(Dataset entries)
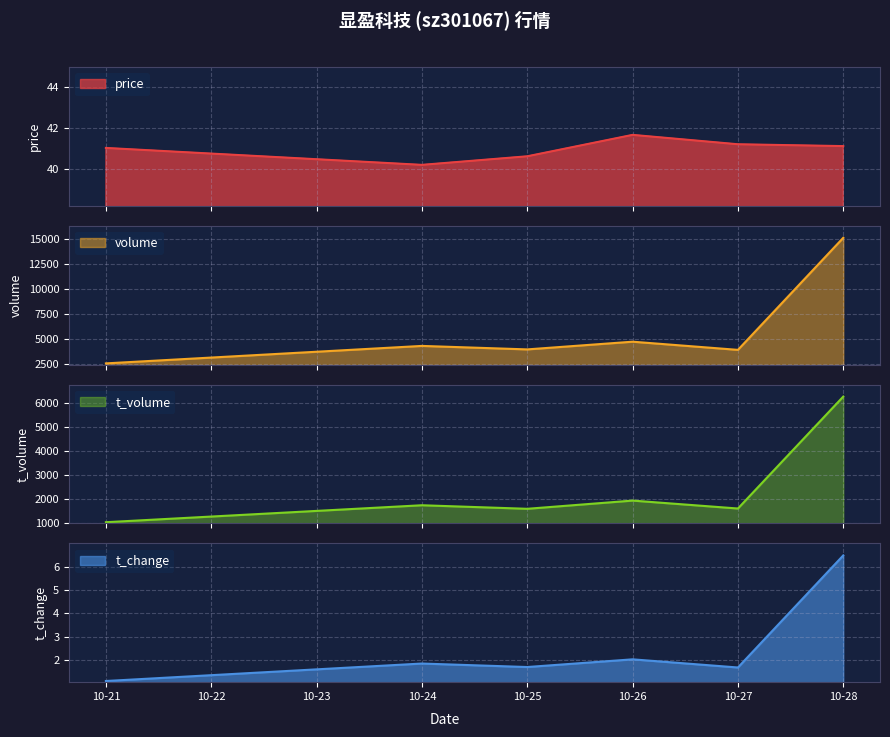

What is the maximum value for volume?

15081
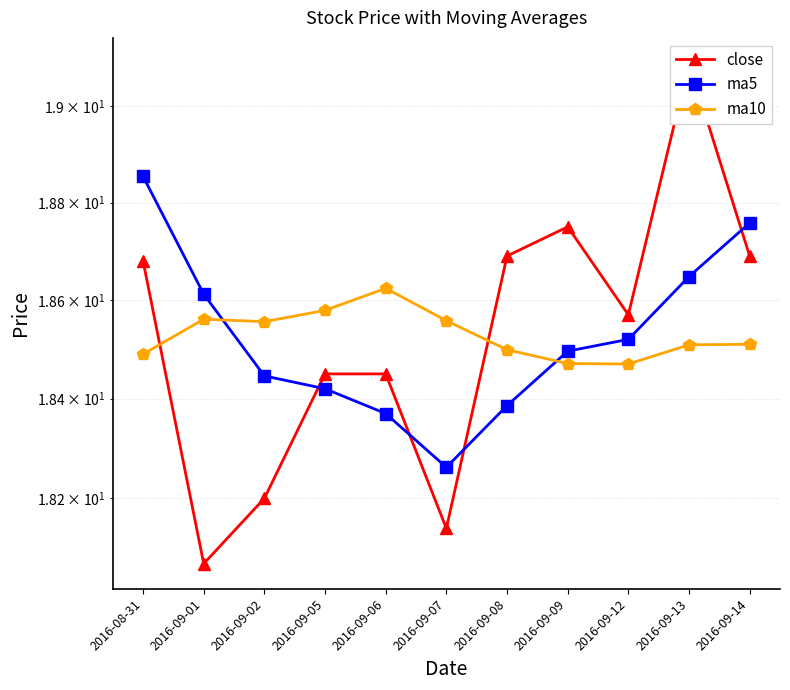

Reading right to left, what are all the values shown in this chart?

close: 2016-09-14=18.7	2016-09-13=19.1	2016-09-12=18.6	2016-09-09=18.8	2016-09-08=18.7	2016-09-07=18.1	2016-09-06=18.4	2016-09-05=18.4	2016-09-02=18.2	2016-09-01=18.1	2016-08-31=18.7
ma5: 2016-09-14=18.8	2016-09-13=18.6	2016-09-12=18.5	2016-09-09=18.5	2016-09-08=18.4	2016-09-07=18.3	2016-09-06=18.4	2016-09-05=18.4	2016-09-02=18.4	2016-09-01=18.6	2016-08-31=18.9
ma10: 2016-09-14=18.5	2016-09-13=18.5	2016-09-12=18.5	2016-09-09=18.5	2016-09-08=18.5	2016-09-07=18.6	2016-09-06=18.6	2016-09-05=18.6	2016-09-02=18.6	2016-09-01=18.6	2016-08-31=18.5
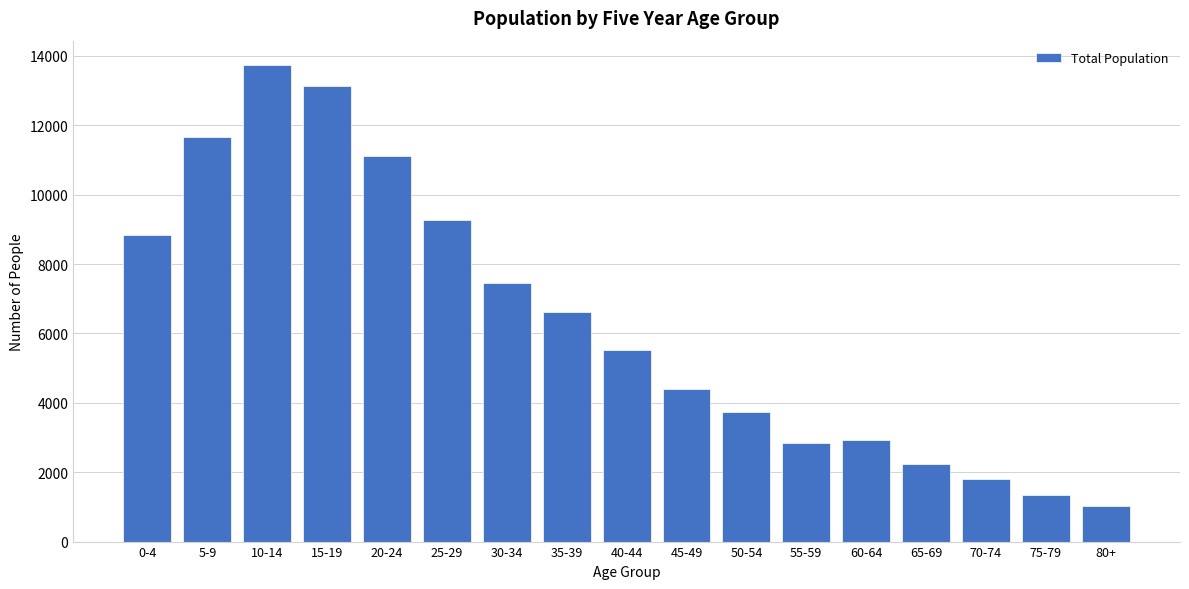

Reading right to left, what are all the values shown in this chart?

80+=1020	75-79=1330	70-74=1800	65-69=2250	60-64=2920	55-59=2831	50-54=3728	45-49=4393	40-44=5524	35-39=6630	30-34=7464	25-29=9283	20-24=11112	15-19=13134	10-14=13754	5-9=11662	0-4=8846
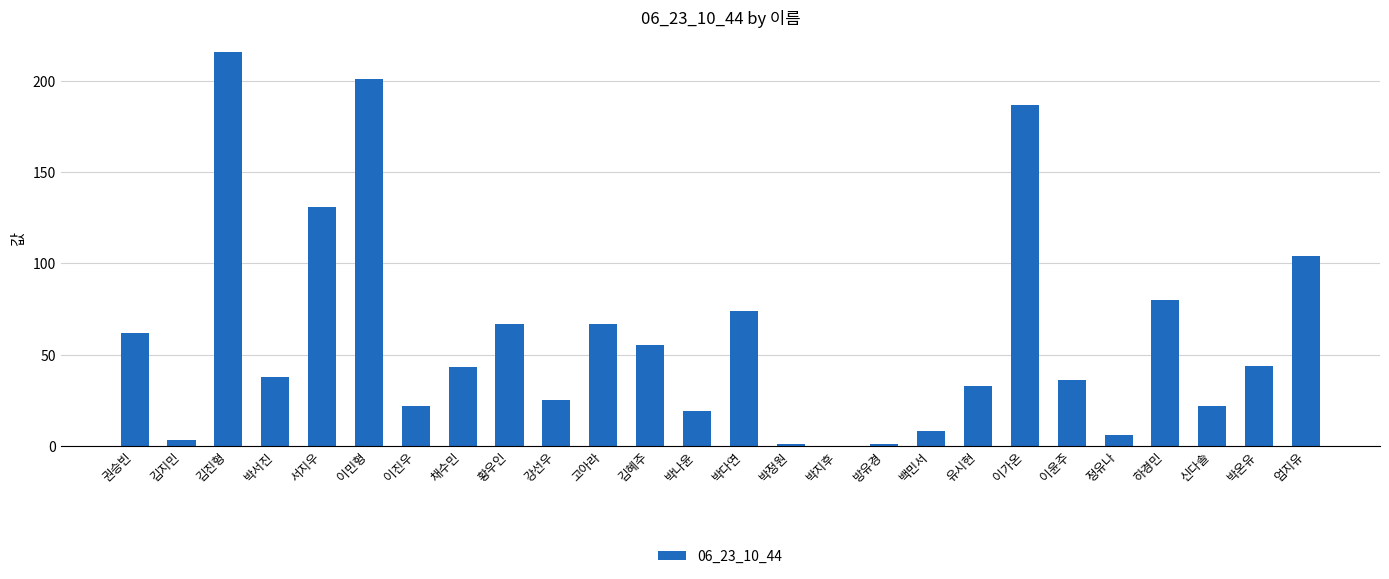

Where is the data nearest to the value 108?

엄지유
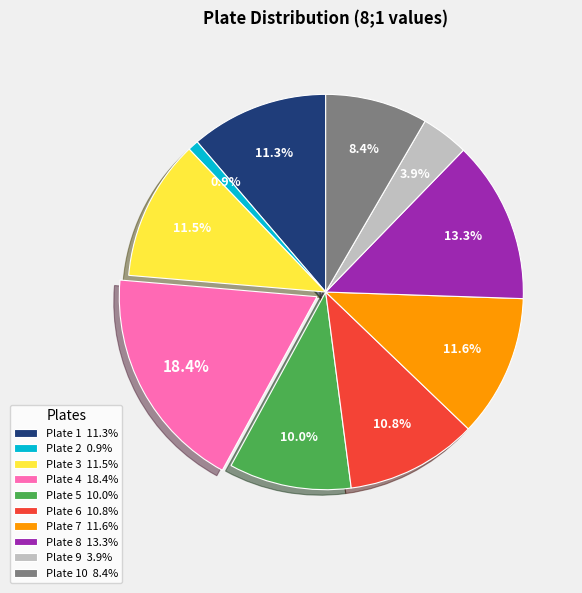

Is there any slice that represents more than half of the pie?

No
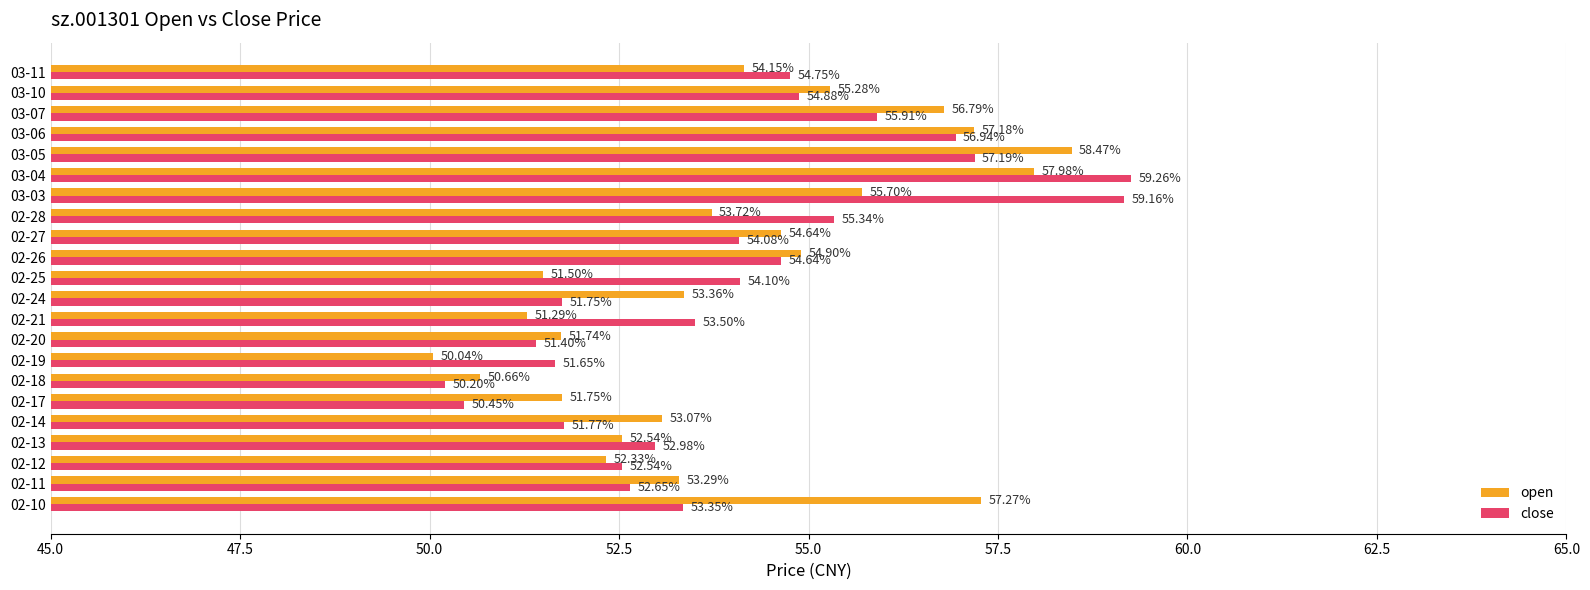

What are all the series names shown in the legend?

open, close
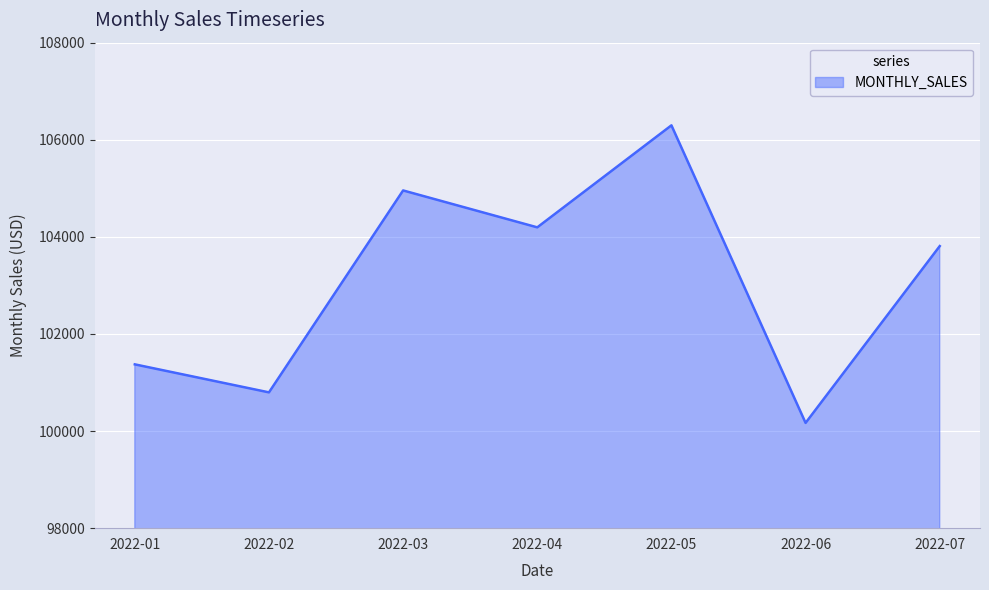

The value at 2022-03 is 104956. True or false?

True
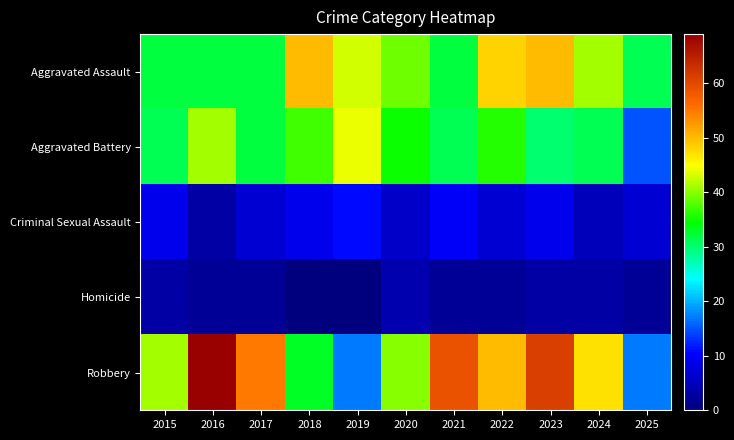

Reading left to right, list all the values displayed in this chart.

Aggravated Assault: 2015=32	2016=32	2017=32	2018=50	2019=43	2020=39	2021=32	2022=48	2023=50	2024=41	2025=31
Aggravated Battery: 2015=31	2016=41	2017=32	2018=37	2019=44	2020=35	2021=31	2022=36	2023=30	2024=31	2025=15
Criminal Sexual Assault: 2015=9	2016=3	2017=7	2018=9	2019=11	2020=6	2021=10	2022=7	2023=9	2024=5	2025=7
Homicide: 2015=3	2016=2	2017=2	2018=0	2019=0	2020=4	2021=2	2022=2	2023=3	2024=3	2025=2
Robbery: 2015=41	2016=69	2017=55	2018=33	2019=17	2020=40	2021=59	2022=50	2023=61	2024=47	2025=17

**WHAT THIS TASK INVOLVES:** Convert every line of the records above into a JSON list of strings, one string per line. Omit the blank lines and the picture lines.

**WORKED SOLUTION:**
[
  "What is the maximum value for volume?",
  "15081",
  "Reading right to left, what are all the values shown in this chart?",
  "close: 2016-09-14=18.7\t2016-09-13=19.1\t2016-09-12=18.6\t2016-09-09=18.8\t2016-09-08=18.7\t2016-09-07=18.1\t2016-09-06=18.4\t2016-09-05=18.4\t2016-09-02=18.2\t2016-09-01=18.1\t2016-08-31=18.7",
  "ma5: 2016-09-14=18.8\t2016-09-13=18.6\t2016-09-12=18.5\t2016-09-09=18.5\t2016-09-08=18.4\t2016-09-07=18.3\t2016-09-06=18.4\t2016-09-05=18.4\t2016-09-02=18.4\t2016-09-01=18.6\t2016-08-31=18.9",
  "ma10: 2016-09-14=18.5\t2016-09-13=18.5\t2016-09-12=18.5\t2016-09-09=18.5\t2016-09-08=18.5\t2016-09-07=18.6\t2016-09-06=18.6\t2016-09-05=18.6\t2016-09-02=18.6\t2016-09-01=18.6\t2016-08-31=18.5",
  "Reading right to left, what are all the values shown in this chart?",
  "80+=1020\t75-79=1330\t70-74=1800\t65-69=2250\t60-64=2920\t55-59=2831\t50-54=3728\t45-49=4393\t40-44=5524\t35-39=6630\t30-34=7464\t25-29=9283\t20-24=11112\t15-19=13134\t10-14=13754\t5-9=11662\t0-4=8846",
  "Where is the data nearest to the value 108?",
  "엄지유",
  "Is there any slice that represents more than half of the pie?",
  "No",
  "What are all the series names shown in the legend?",
  "open, close",
  "The value at 2022-03 is 104956. True or false?",
  "True",
  "Reading left to right, list all the values displayed in this chart.",
  "Aggravated Assault: 2015=32\t2016=32\t2017=32\t2018=50\t2019=43\t2020=39\t2021=32\t2022=48\t2023=50\t2024=41\t2025=31",
  "Aggravated Battery: 2015=31\t2016=41\t2017=32\t2018=37\t2019=44\t2020=35\t2021=31\t2022=36\t2023=30\t2024=31\t2025=15",
  "Criminal Sexual Assault: 2015=9\t2016=3\t2017=7\t2018=9\t2019=11\t2020=6\t2021=10\t2022=7\t2023=9\t2024=5\t2025=7",
  "Homicide: 2015=3\t2016=2\t2017=2\t2018=0\t2019=0\t2020=4\t2021=2\t2022=2\t2023=3\t2024=3\t2025=2",
  "Robbery: 2015=41\t2016=69\t2017=55\t2018=33\t2019=17\t2020=40\t2021=59\t2022=50\t2023=61\t2024=47\t2025=17"
]